Secondo il signor My, il modello di monetizzazione dei siti web illegali non si limita più alla semplice pubblicazione di banner pubblicitari, ma si è ampliato fino a includere pubblicità dannosa, reindirizzamento degli utenti verso piattaforme di gioco d'azzardo, raccolta di dati degli utenti e vendita di traffico.
"Questi siti web trasformano il traffico in risorse commerciali illegali, senza che i proprietari dei contenuti ne traggano alcun beneficio", ha affermato il signor My.
Oltre a danneggiare le aziende che producono contenuti, i siti web pirata comportano anche rischi di malware, fughe di dati personali e frodi online.
Il signor My ha sostenuto che imporre semplicemente delle sanzioni non è sufficiente per affrontare la radice del problema. La cosa cruciale è sviluppare un ecosistema di piattaforme legittime e sufficientemente solido da poter competere con i siti web illegali.
Di conseguenza, le aziende di contenuti digitali devono competere sull'esperienza utente, su prezzi più accessibili, su contenuti diversificati e su modelli di pagamento più convenienti.
"Se le piattaforme legittime saranno comode, di buona qualità e a prezzi ragionevoli, gli utenti abbandoneranno gradualmente i siti web pirata", ha commentato il signor My.
Opportunità per un'“economia digitale pulita”
Secondo gli esperti, in una prospettiva più ampia, l'attuale stretta sulla violazione del diritto d'autore rappresenta essenzialmente un passo verso la "bonifica delle infrastrutture" dell'economia digitale vietnamita.

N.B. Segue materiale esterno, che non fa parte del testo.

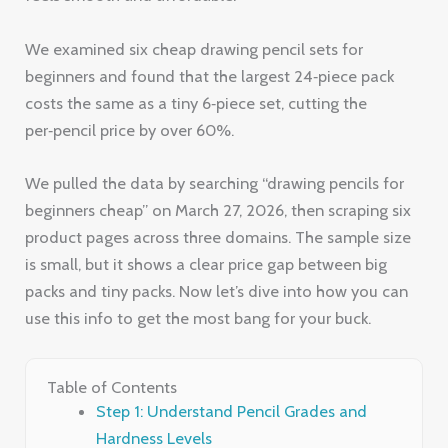
We examined six cheap drawing pencil sets for
beginners and found that the largest 24‑piece pack
costs the same as a tiny 6‑piece set, cutting the
per‑pencil price by over 60%.
We pulled the data by searching “drawing pencils for
beginners cheap” on March 27, 2026, then scraping six
product pages across three domains. The sample size
is small, but it shows a clear price gap between big
packs and tiny packs. Now let’s dive into how you can
use this info to get the most bang for your buck.
Table of Contents
Step 1: Understand Pencil Grades and
Hardness Levels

Per anni, le aziende che investivano massicciamente in software, contenuti digitali o tecnologie hanno dovuto competere con piattaforme che non prevedevano praticamente alcun costo di licenza, tassa o censura. Ciò ha creato un contesto competitivo "distorto" e ha ridotto l'incentivo agli investimenti a lungo termine.
Il signor Vo Hong Tu ritiene che, quando l'ambiente digitale diventerà più pulito, il denaro tornerà a fluire verso le imprese che creano valore reale.
Il Vietnam ha attualmente l'opportunità di passare da un modello di "mercato digitale a basso costo" a un "mercato digitale basato sul valore", in cui la proprietà intellettuale è considerata il fondamento dell'innovazione e della crescita. Tuttavia, gli esperti concordano sul fatto che la lotta contro la violazione del diritto d'autore digitale difficilmente avrà successo se si basa esclusivamente su campagne a breve termine.
Nel frattempo, il signor Nghia ha spiegato che gli investitori istituzionali, quando investono in una tecnologia, richiedono sempre certificazioni di proprietà intellettuale, registrazioni di copyright, ecc., durante il processo di due diligence per garantire il controllo sui rischi legali. Per evitare inutili controversie sul copyright, richiedono inoltre alle aziende di inserire clausole rigorose in materia di copyright nei contratti di lavoro e nei regolamenti aziendali.
"Il rispetto delle normative in materia di proprietà intellettuale e diritto d'autore è un fattore cruciale per aumentare le possibilità di un'azienda di ricevere investimenti da organizzazioni di investimento professionali", ha affermato il signor Vu Trong Nghia.